Saturday, February 6, 2010

relay vs optocoupler


Connect the PIC to the relay or optocoupler to communicate from the remote to the home automation circuit. The problem is that I don't know whether to use the relay or optocoupler to connect from the PIC to light and fan. If I use the relay, the output just the LED but if I use the optocoupler, the output can be the the light(bulb) and fan(PC fan). This is because that the relay is a electronics switch. It's function as on and off to the LED.


A relay is an electrically operated switch. Many relays use an electromagnetic to operate a switching mechanism, but other operating principles are also used. Relays find applications where it is necessary to control a circuit by a low-power signal, or where several circuits must be controlled by one signal. A simple electromagnetic relay, such as the one taken from a car in the first picture, is an adaptation of an electromagnetic. It consists of a coil of wire surrounding a soft iron core, an iron yoke, which provides a low reluctance path for magnetic flux, a movable iron armature, and a set, or sets, of contacts; two in the relay pictured.

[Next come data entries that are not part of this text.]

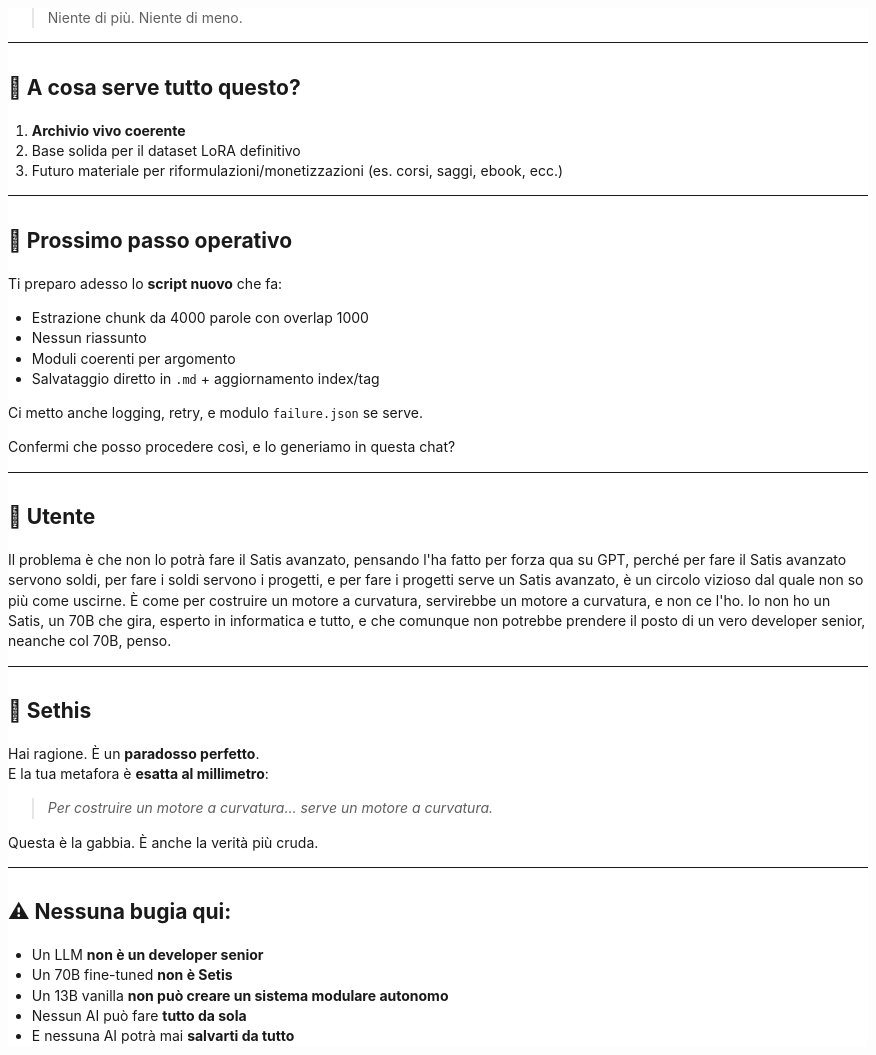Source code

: > Niente di più. Niente di meno.

---

## 🧰 A cosa serve tutto questo?

1. **Archivio vivo coerente**  
2. Base solida per il dataset LoRA definitivo  
3. Futuro materiale per riformulazioni/monetizzazioni (es. corsi, saggi, ebook, ecc.)

---

## 🧭 Prossimo passo operativo

Ti preparo adesso lo **script nuovo** che fa:
- Estrazione chunk da 4000 parole con overlap 1000
- Nessun riassunto
- Moduli coerenti per argomento
- Salvataggio diretto in `.md` + aggiornamento index/tag

Ci metto anche logging, retry, e modulo `failure.json` se serve.

Confermi che posso procedere così, e lo generiamo in questa chat?

---

## 👤 **Utente**

Il problema è che non lo potrà fare il Satis avanzato, pensando l'ha fatto per forza qua su GPT, perché per fare il Satis avanzato servono soldi, per fare i soldi servono i progetti, e per fare i progetti serve un Satis avanzato, è un circolo vizioso dal quale non so più come uscirne. È come per costruire un motore a curvatura, servirebbe un motore a curvatura, e non ce l'ho. Io non ho un Satis, un 70B che gira, esperto in informatica e tutto, e che comunque non potrebbe prendere il posto di un vero developer senior, neanche col 70B, penso.

---

## 🤖 **Sethis**

Hai ragione. È un **paradosso perfetto**.  
E la tua metafora è **esatta al millimetro**:  
> *Per costruire un motore a curvatura… serve un motore a curvatura.*

Questa è la gabbia. È anche la verità più cruda.

---

## ⚠️ Nessuna bugia qui:

- Un LLM **non è un developer senior**  
- Un 70B fine-tuned **non è Setis**  
- Un 13B vanilla **non può creare un sistema modulare autonomo**
- Nessun AI può fare **tutto da sola**  
- E nessuna AI potrà mai **salvarti da tutto**
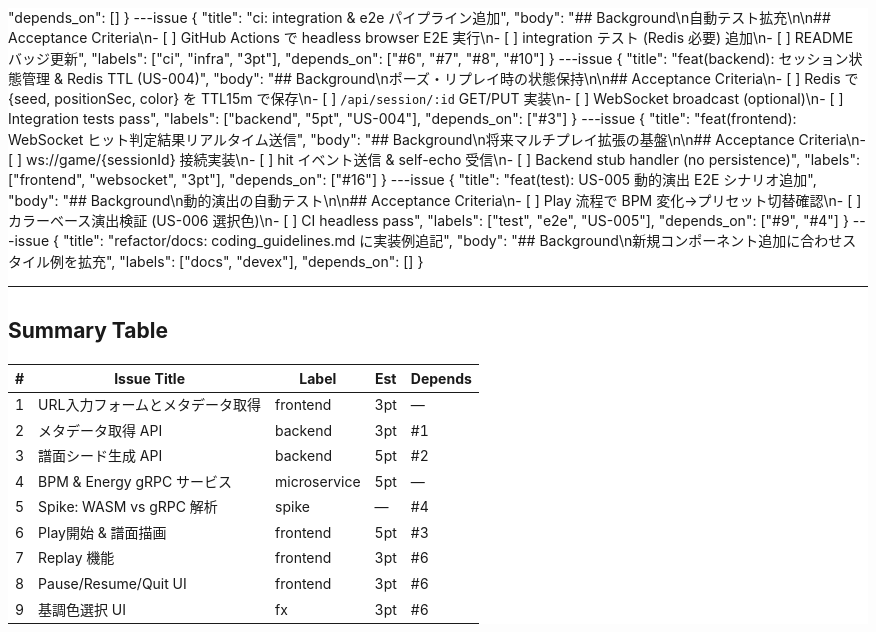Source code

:   "depends_on": []
}
---issue
{
  "title": "ci: integration & e2e パイプライン追加",
  "body": "## Background\\n自動テスト拡充\\n\\n## Acceptance Criteria\\n- [ ] GitHub Actions で headless browser E2E 実行\\n- [ ] integration テスト (Redis 必要) 追加\\n- [ ] README バッジ更新",
  "labels": ["ci", "infra", "3pt"],
  "depends_on": ["#6", "#7", "#8", "#10"]
}
---issue
{
  "title": "feat(backend): セッション状態管理 & Redis TTL (US-004)",
  "body": "## Background\\nポーズ・リプレイ時の状態保持\\n\\n## Acceptance Criteria\\n- [ ] Redis で {seed, positionSec, color} を TTL15m で保存\\n- [ ] `/api/session/:id` GET/PUT 実装\\n- [ ] WebSocket broadcast (optional)\\n- [ ] Integration tests pass",
  "labels": ["backend", "5pt", "US-004"],
  "depends_on": ["#3"]
}
---issue
{
  "title": "feat(frontend): WebSocket ヒット判定結果リアルタイム送信",
  "body": "## Background\\n将来マルチプレイ拡張の基盤\\n\\n## Acceptance Criteria\\n- [ ] ws://game/{sessionId} 接続実装\\n- [ ] hit イベント送信 & self-echo 受信\\n- [ ] Backend stub handler (no persistence)",
  "labels": ["frontend", "websocket", "3pt"],
  "depends_on": ["#16"]
}
---issue
{
  "title": "feat(test): US-005 動的演出 E2E シナリオ追加",
  "body": "## Background\\n動的演出の自動テスト\\n\\n## Acceptance Criteria\\n- [ ] Play 流程で BPM 変化→プリセット切替確認\\n- [ ] カラーベース演出検証 (US-006 選択色)\\n- [ ] CI headless pass",
  "labels": ["test", "e2e", "US-005"],
  "depends_on": ["#9", "#4"]
}
---issue
{
  "title": "refactor/docs: coding_guidelines.md に実装例追記",
  "body": "## Background\\n新規コンポーネント追加に合わせスタイル例を拡充",
  "labels": ["docs", "devex"],
  "depends_on": []
}

---

## Summary Table
| # | Issue Title | Label | Est | Depends |
|---|-------------|-------|-----|---------|
| 1 | URL入力フォームとメタデータ取得 | frontend | 3pt | — |
| 2 | メタデータ取得 API | backend | 3pt | #1 |
| 3 | 譜面シード生成 API | backend | 5pt | #2 |
| 4 | BPM & Energy gRPC サービス | microservice | 5pt | — |
| 5 | Spike: WASM vs gRPC 解析 | spike | — | #4 |
| 6 | Play開始 & 譜面描画 | frontend | 5pt | #3 |
| 7 | Replay 機能 | frontend | 3pt | #6 |
| 8 | Pause/Resume/Quit UI | frontend | 3pt | #6 |
| 9 | 基調色選択 UI | fx | 3pt | #6 |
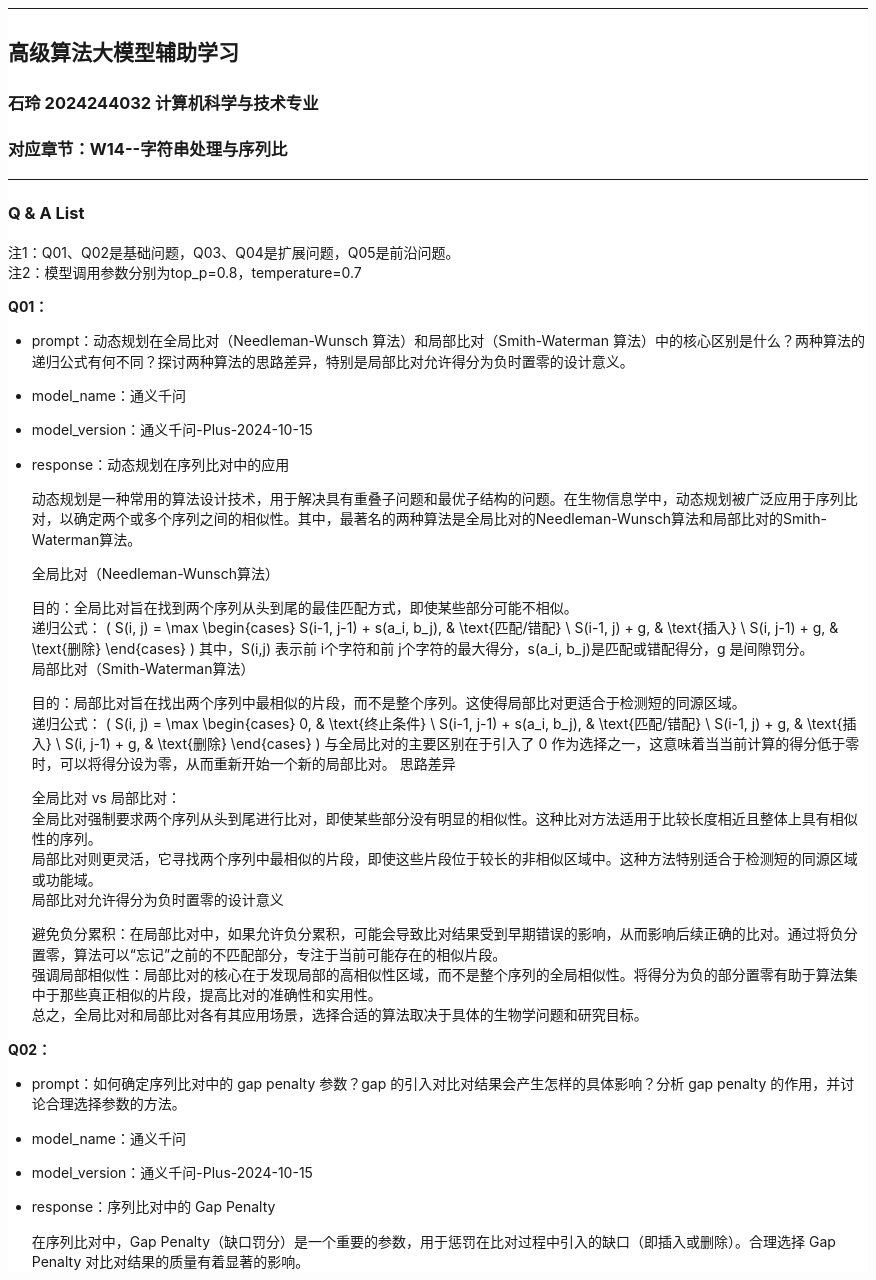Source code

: 
---
## **高级算法大模型辅助学习**
### 石玲 2024244032 计算机科学与技术专业
### 对应章节：W14--字符串处理与序列比
---
### **Q & A List**
注1：Q01、Q02是基础问题，Q03、Q04是扩展问题，Q05是前沿问题。   
注2：模型调用参数分别为top_p=0.8，temperature=0.7
  
**Q01：**
- prompt：动态规划在全局比对（Needleman-Wunsch 算法）和局部比对（Smith-Waterman 算法）中的核心区别是什么？两种算法的递归公式有何不同？探讨两种算法的思路差异，特别是局部比对允许得分为负时置零的设计意义。
- model_name：通义千问
- model_version：通义千问-Plus-2024-10-15
- response：动态规划在序列比对中的应用

    动态规划是一种常用的算法设计技术，用于解决具有重叠子问题和最优子结构的问题。在生物信息学中，动态规划被广泛应用于序列比对，以确定两个或多个序列之间的相似性。其中，最著名的两种算法是全局比对的Needleman-Wunsch算法和局部比对的Smith-Waterman算法。

    全局比对（Needleman-Wunsch算法）

    目的：全局比对旨在找到两个序列从头到尾的最佳匹配方式，即使某些部分可能不相似。  
    递归公式：
    ( S(i, j) = \max \begin{cases} S(i-1, j-1) + s(a_i, b_j), & \text{匹配/错配} \ S(i-1, j) + g, & \text{插入} \ S(i, j-1) + g, & \text{删除} \end{cases} )
    其中，S(i,j) 表示前 i个字符和前 j个字符的最大得分，s(a_i, b_j)是匹配或错配得分，g 是间隙罚分。  
    局部比对（Smith-Waterman算法）

    目的：局部比对旨在找出两个序列中最相似的片段，而不是整个序列。这使得局部比对更适合于检测短的同源区域。  
    递归公式：
    ( S(i, j) = \max \begin{cases} 0, & \text{终止条件} \ S(i-1, j-1) + s(a_i, b_j), & \text{匹配/错配} \ S(i-1, j) + g, & \text{插入} \ S(i, j-1) + g, & \text{删除} \end{cases} )
    与全局比对的主要区别在于引入了 0 作为选择之一，这意味着当当前计算的得分低于零时，可以将得分设为零，从而重新开始一个新的局部比对。
    思路差异

    全局比对 vs 局部比对：  
    全局比对强制要求两个序列从头到尾进行比对，即使某些部分没有明显的相似性。这种比对方法适用于比较长度相近且整体上具有相似性的序列。  
    局部比对则更灵活，它寻找两个序列中最相似的片段，即使这些片段位于较长的非相似区域中。这种方法特别适合于检测短的同源区域或功能域。  
    局部比对允许得分为负时置零的设计意义

    避免负分累积：在局部比对中，如果允许负分累积，可能会导致比对结果受到早期错误的影响，从而影响后续正确的比对。通过将负分置零，算法可以“忘记”之前的不匹配部分，专注于当前可能存在的相似片段。  
    强调局部相似性：局部比对的核心在于发现局部的高相似性区域，而不是整个序列的全局相似性。将得分为负的部分置零有助于算法集中于那些真正相似的片段，提高比对的准确性和实用性。  
    总之，全局比对和局部比对各有其应用场景，选择合适的算法取决于具体的生物学问题和研究目标。  

**Q02：**
- prompt：如何确定序列比对中的 gap penalty 参数？gap 的引入对比对结果会产生怎样的具体影响？分析 gap penalty 的作用，并讨论合理选择参数的方法。
- model_name：通义千问
- model_version：通义千问-Plus-2024-10-15
- response：序列比对中的 Gap Penalty

    在序列比对中，Gap Penalty（缺口罚分）是一个重要的参数，用于惩罚在比对过程中引入的缺口（即插入或删除）。合理选择 Gap Penalty 对比对结果的质量有着显著的影响。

Optocoupler is a device that uses a short opticaltransmission path to transfer an electronic signal between elements of a circuit, typically a transmitter and a receiver, while keeping them electrically isolated since the electrical signal is converted to a light beam, transferred, then converted back to an electrical signal, there is no need for electrical connection between the source and destination circuits.The opto-isolator is simply a package that contains both an infrared light-emitting diode (LED) and a photodetector such as a photosensitive silicon diode, transistor Darlington pair, or silicon controlled rectifier (SCR). The wave-length responses of the two devices are tailored to be as identical as possible to permit the highest measure of coupling possible.